[EXCERPT PROVIDED Boundary: Start]
The Royal Brunei Mausoleum () is a Royal Mausoleum of Brunei located at Jalan Tutong, Bandar Seri Begawan, Brunei. The Mausoleum is the main resting place and burial ground for several Sultans of Brunei and members of the Royal Family. The Royal Mausoleum was opened during the reign of Sultan Omar Ali Saifuddin I who later became the first monarch to be buried in the Mausoleum when he died in 1795.

Before the establishment of the Royal Mausoleum, the past Sultans of Brunei were buried at Kianggeh Muslim Cemetery, Luba Royal Mausoleum, Pulau Chermin Royal Cemetery and Tanjong Kindana Royal Mausoleum.

Architecture
The large domed mausoleum building atop of a hill overlooking Kampong Ayer was built during the reign of Sultan Omar Ali Saifuddien III in 1965. The building's architecture is a combination of Islamic, Modern and local Malay styles.
[EXCERPT PROVIDED Boundary: End]
[DATASET EXTRACT Boundary: Start]
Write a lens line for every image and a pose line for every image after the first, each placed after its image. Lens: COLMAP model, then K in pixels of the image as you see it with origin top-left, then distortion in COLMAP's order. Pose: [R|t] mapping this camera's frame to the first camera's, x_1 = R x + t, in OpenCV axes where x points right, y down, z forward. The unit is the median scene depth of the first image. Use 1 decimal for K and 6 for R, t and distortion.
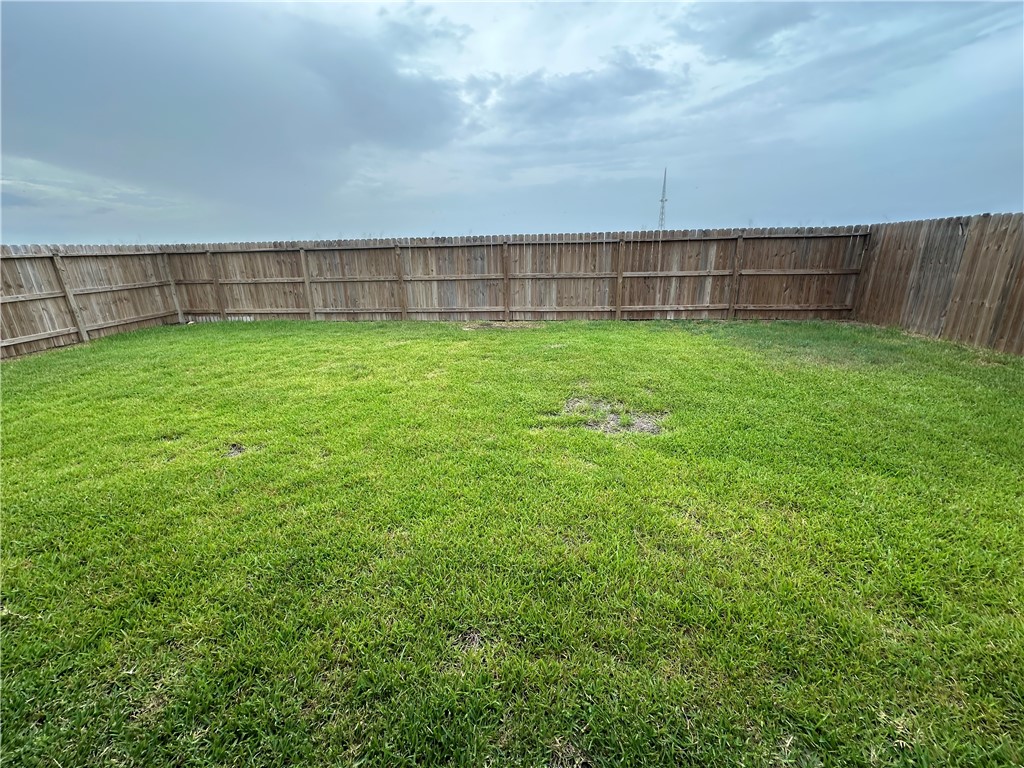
lens RADIAL K [[409.2, 0, 511.7], [0, 409.2, 384.2], [0, 0, 1]] dist [-0.006887, 0.001618]
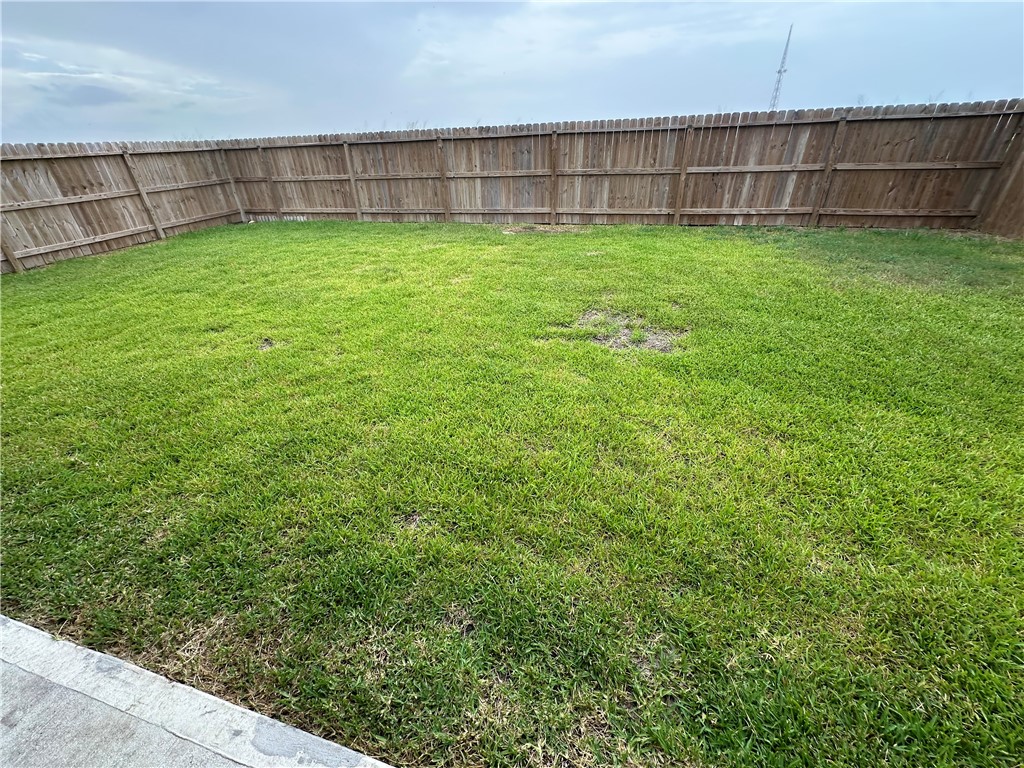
lens RADIAL K [[409.2, 0, 511.7], [0, 409.2, 384.2], [0, 0, 1]] dist [-0.006887, 0.001618]
pose [[0.987083, 0.070806, -0.143711, 0.086170], [-0.037796, 0.974633, 0.220593, -0.001288], [0.155685, -0.212312, 0.964721, 0.007212]]
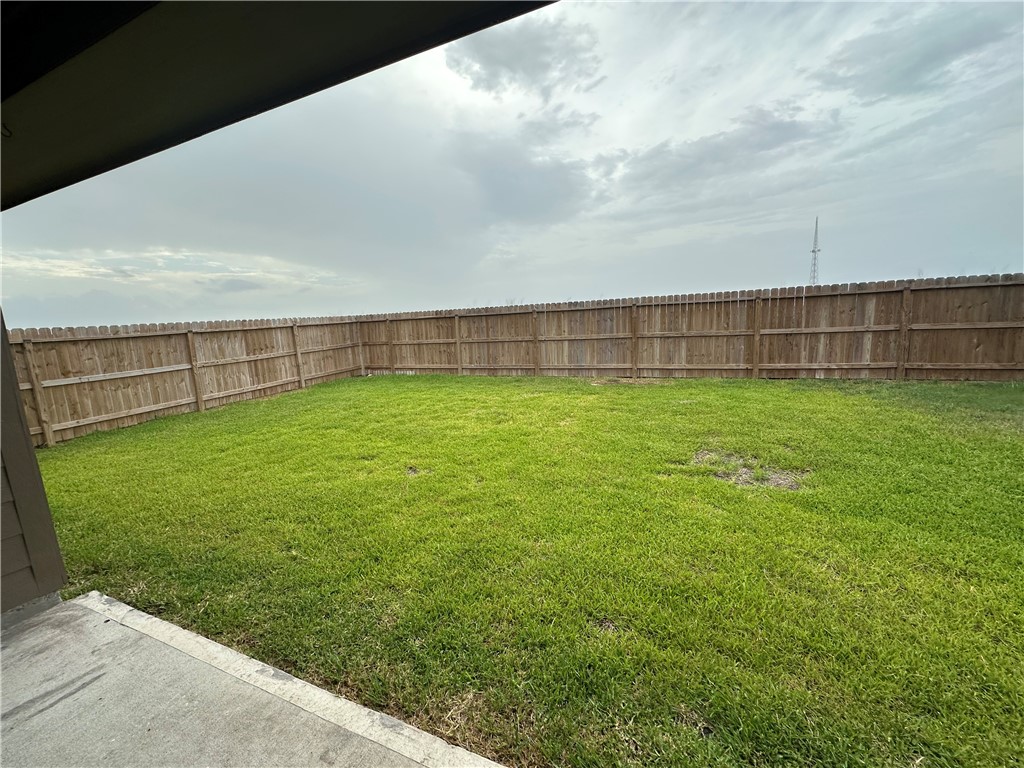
lens RADIAL K [[409.2, 0, 511.7], [0, 409.2, 384.2], [0, 0, 1]] dist [-0.006887, 0.001618]
pose [[0.956121, 0.019604, -0.292315, -0.008009], [-0.060731, 0.989349, -0.132292, 0.025153], [0.286608, 0.144239, 0.947128, -0.093309]]
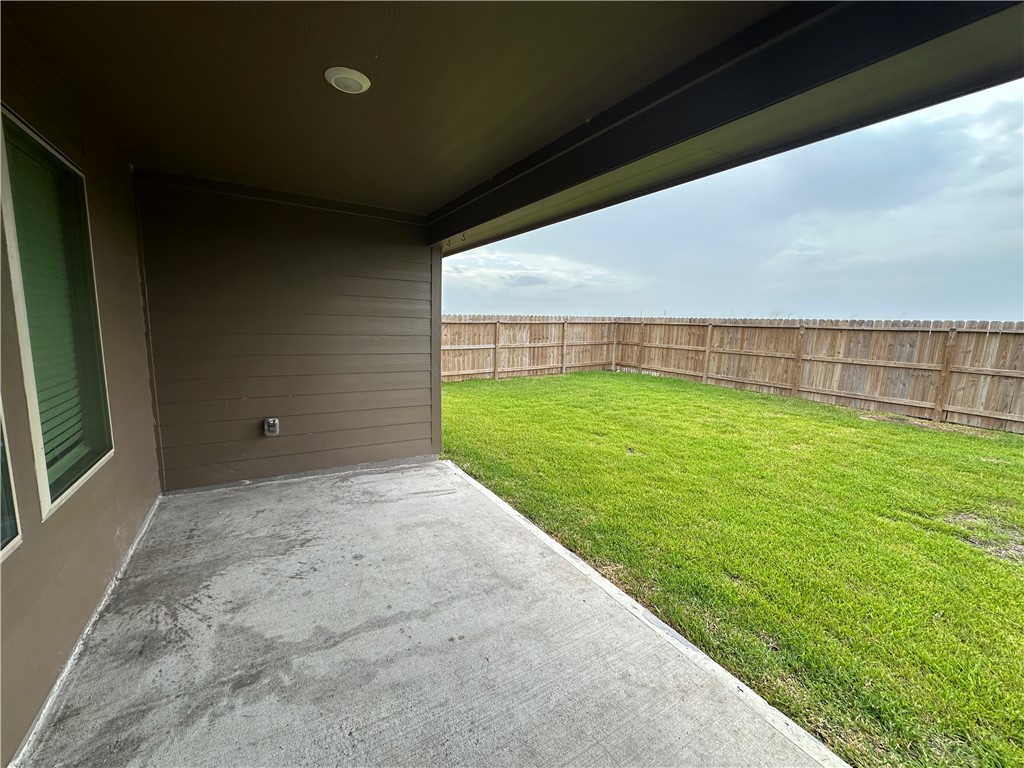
lens RADIAL K [[409.2, 0, 511.7], [0, 409.2, 384.2], [0, 0, 1]] dist [-0.006887, 0.001618]
pose [[0.612353, 0.158177, -0.774599, 0.134349], [-0.278743, 0.960058, -0.024310, 0.046206], [0.739815, 0.230800, 0.631985, -0.236697]]
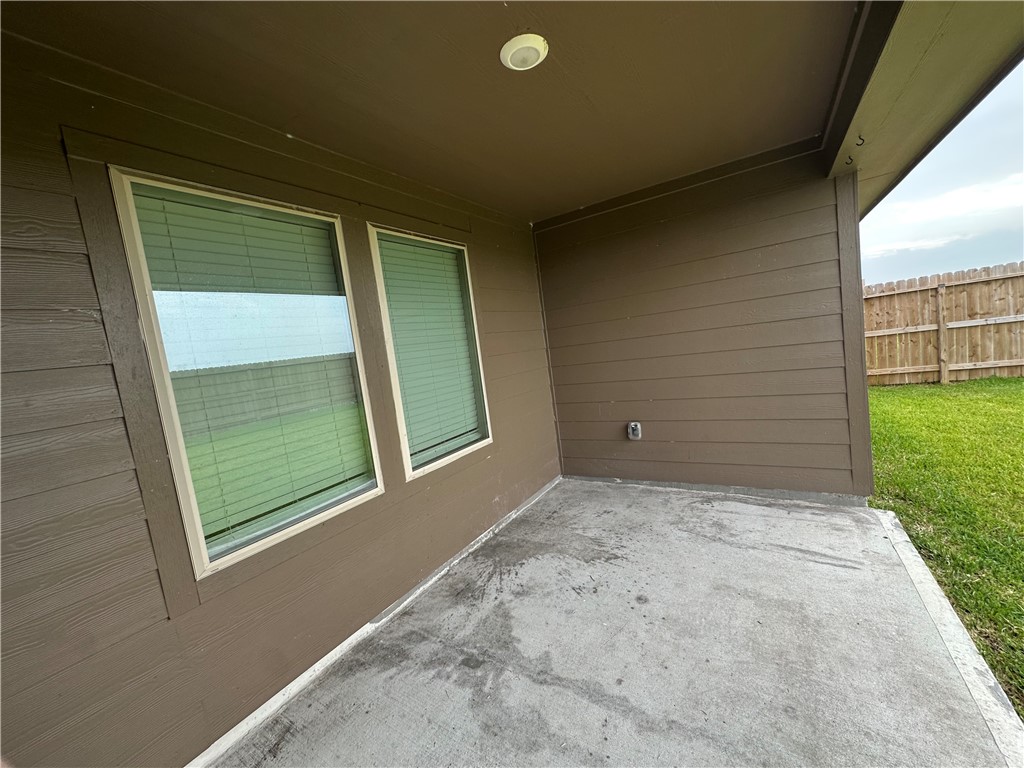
[DATASET EXTRACT Boundary: End]
**SET OF TASKS:**
**1)** According to the passage on the Royal Brunei Mausoleum, who was the first monarch buried there, and in what year did he die?
**2)** Reproduce the passage on the Royal Brunei Mausoleum between "Before the establishment" and "Kindana Royal Mausoleum.", inclusive.
**3)** For each statement below, decide whether the passage on the Royal Brunei Mausoleum agrees with it. Answer yes or no, and quote the words that decide it.
(a) The building's architecture mixes Islamic, Modern and local Malay styles.
(b) Sultan Omar Ali Saifuddien III was the first monarch buried in the mausoleum.
(c) The domed building sits on a hill overlooking Kampong Ayer.

**ANSWERS TO THIS EXERCISE:**
**1)** Sultan Omar Ali Saifuddin I, who died in 1795.

**2)**
Before the establishment of the Royal Mausoleum, the past Sultans of Brunei were buried at Kianggeh Muslim Cemetery, Luba Royal Mausoleum, Pulau Chermin Royal Cemetery and Tanjong Kindana Royal Mausoleum.

**3)**
(a) Yes: "The building's architecture is a combination of Islamic, Modern and local Malay styles."
(b) No: "Sultan Omar Ali Saifuddin I who later became the first monarch to be buried in the Mausoleum"
(c) Yes: "The large domed mausoleum building atop of a hill overlooking Kampong Ayer"